RadioDNS is a not-for-profit organization, governed by statutes and financed and run by its members. Photo courtesy of Audi.

Our “Standard Terms of Use” is a document that we would like every radio station and manufacturer to use.  A radio station will offer their content using our Standard Terms, and an auto manufacturer can use the content if they know they follow the terms. RadioDNS won’t be a party to the agreement, but we will keep a permanent reference version of it.

This approach is scalable, and avoids a concentration of power in one place. Each deal is effectively bilateral between the broadcaster and the manufacturer, but because it’s the same deal — the exact same words — there’s little legal effort involved with agreeing to it. The broadcaster can choose to control to whom they’re providing data, and measure their usage.

For us to meet our ambition for the terms to be universally used, we needed input from broadcasters and manufacturers, and we had a consultation running until April 12.

For us to meet our ambition for the Terms to be universally used, we need input from broadcasters and manufacturers now, and we have a consultation running until April 12. Look at the Terms, and see if you could use them. If you couldn’t, let us know why not. All the documents are available here.

PARTNERS

In the United States, we are working with the National Association of Broadcasters, one of our founding members, to help every U.S. radio station provide RadioDNS Project Logo, either directly or by working with a partner listed here.

The NAB has brought their member broadcasters and manufacturers like Audi together for discussions and to test implementations of RadioDNS in the North American market. Both RadioDNS and Audi will be at this year’s NAB Show demonstrating RadioDNS in the dashboard of real vehicles.

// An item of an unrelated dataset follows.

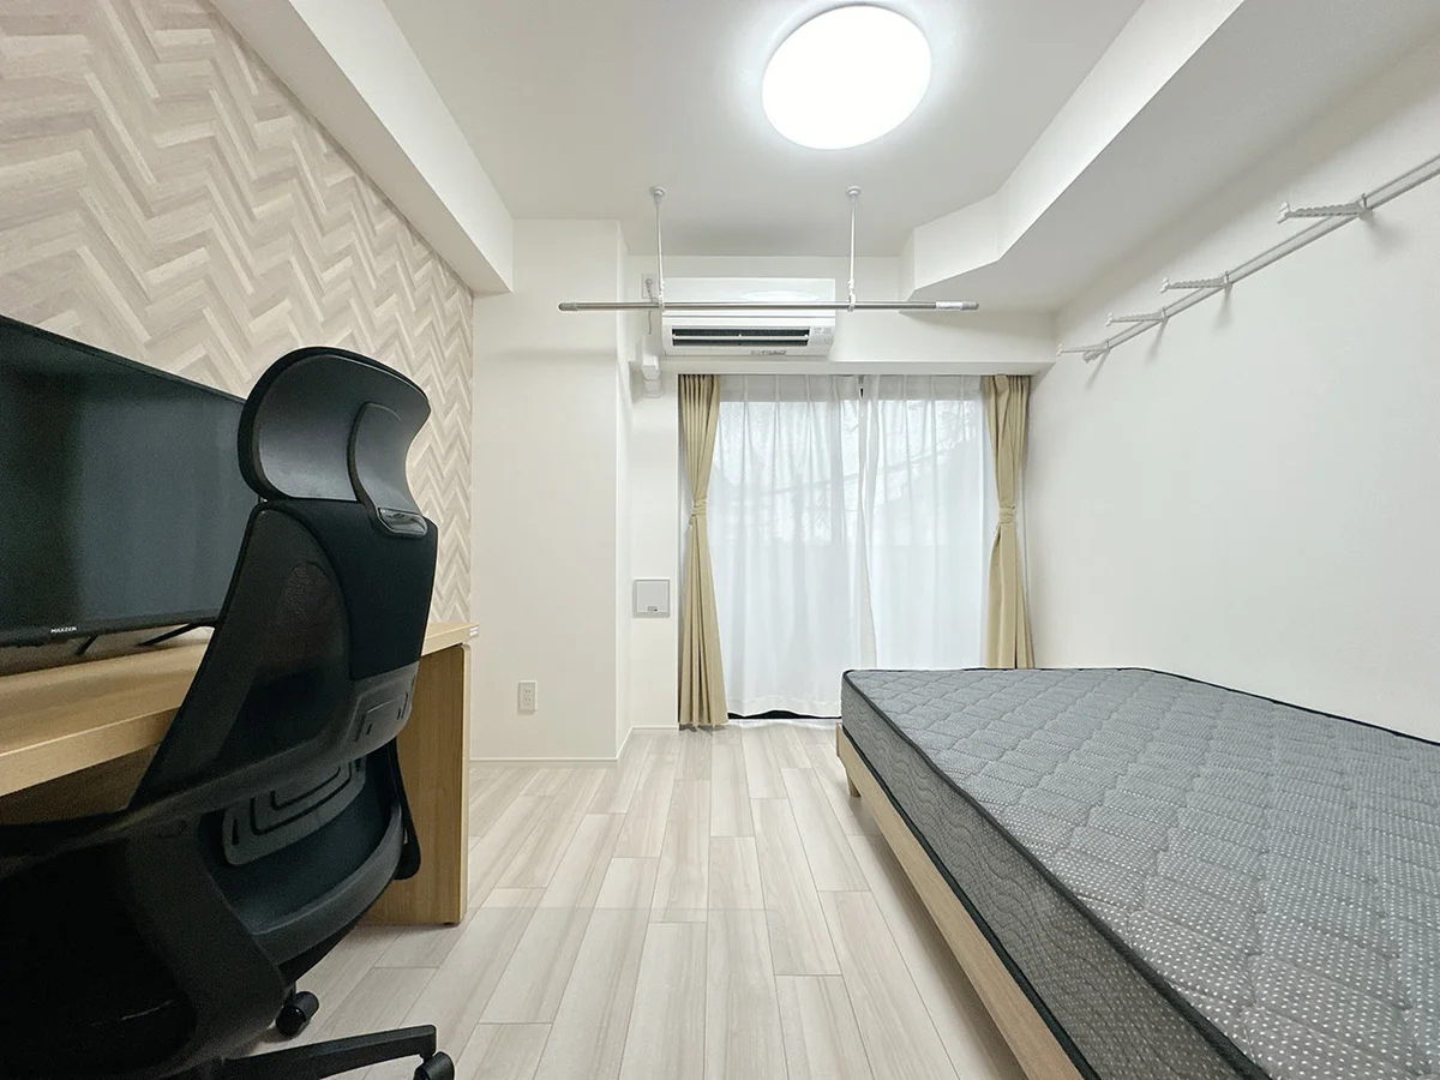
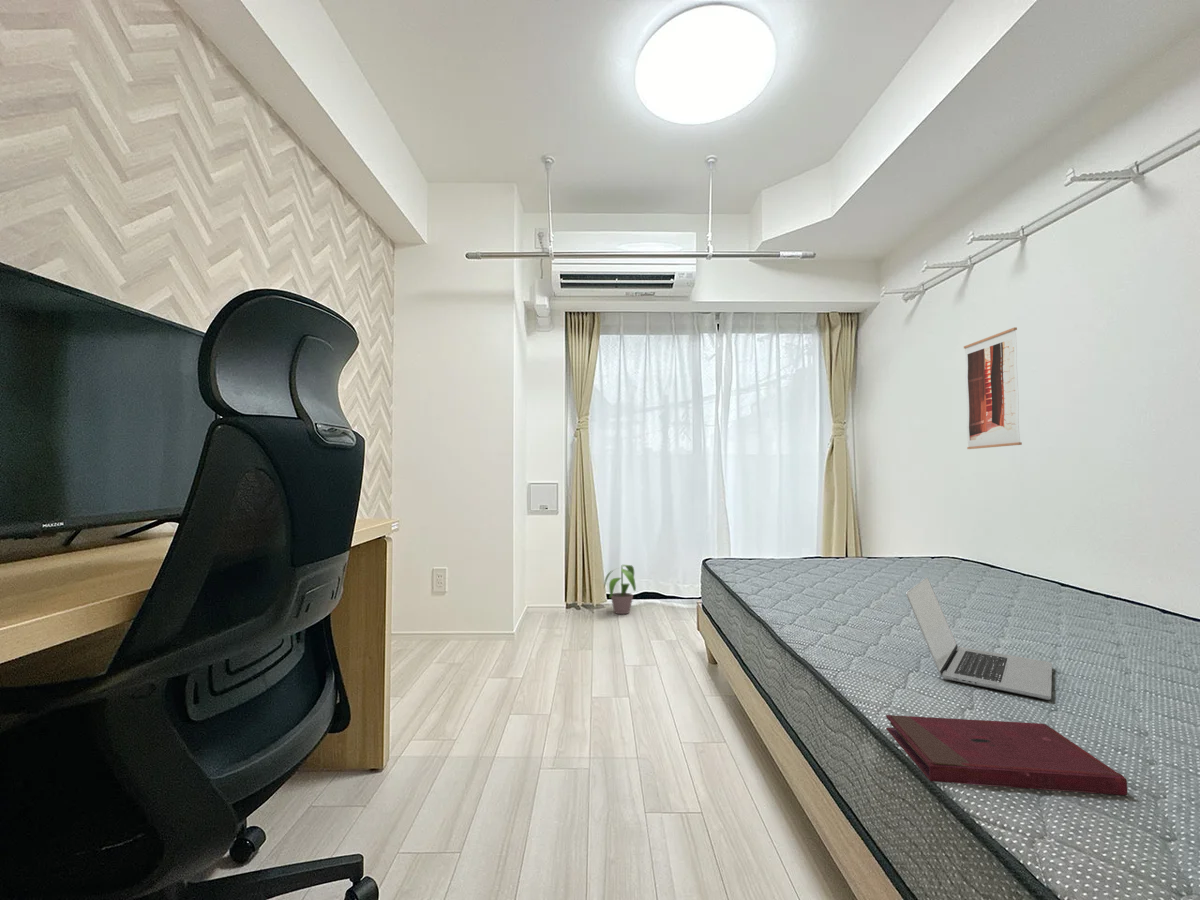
+ potted plant [603,564,637,615]
+ book [885,714,1128,796]
+ wall art [963,326,1023,450]
+ laptop [905,577,1053,701]
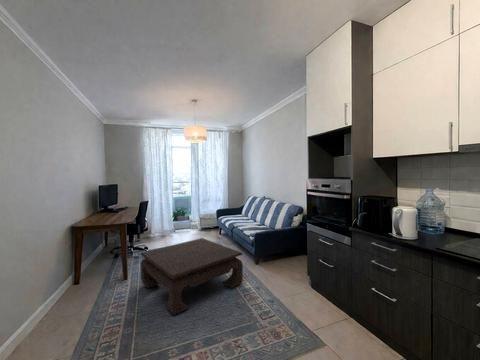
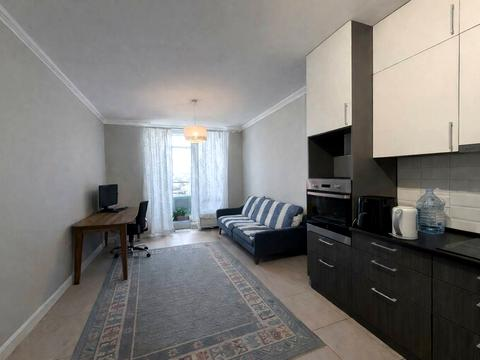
- coffee table [139,237,244,316]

In Europe, we have a similar working relationship with the European Broadcasting Union, who are helping their members launch RadioDNS hybrid radio with their RadioManager platform, which can also provide metadata for voice assistants in smart speakers and in the dashboard.

The EBU also hosted a very engaging RadioDNS/WorldDAB workshop bringing together broadcasters and manufacturer to discuss their five most pressing issues in respect of radio in the car. In Australia we work with Commercial Radio Australia, and their RadioAPP platform now natively supports RadioDNS.

[Read: Radio Seeks Its Future in the Vehicle]

These partnership initiatives, as well as working directly with broadcasters, mean that RadioDNS is available for more than 80 percent of radio listening in many European countries, and is rising in North America and Australia.

Over time, we want more radio stations and service providers to use our standards to provide their content to the dashboard. Certification, Project Logo and the Standard Terms of Use are key parts of that ambition.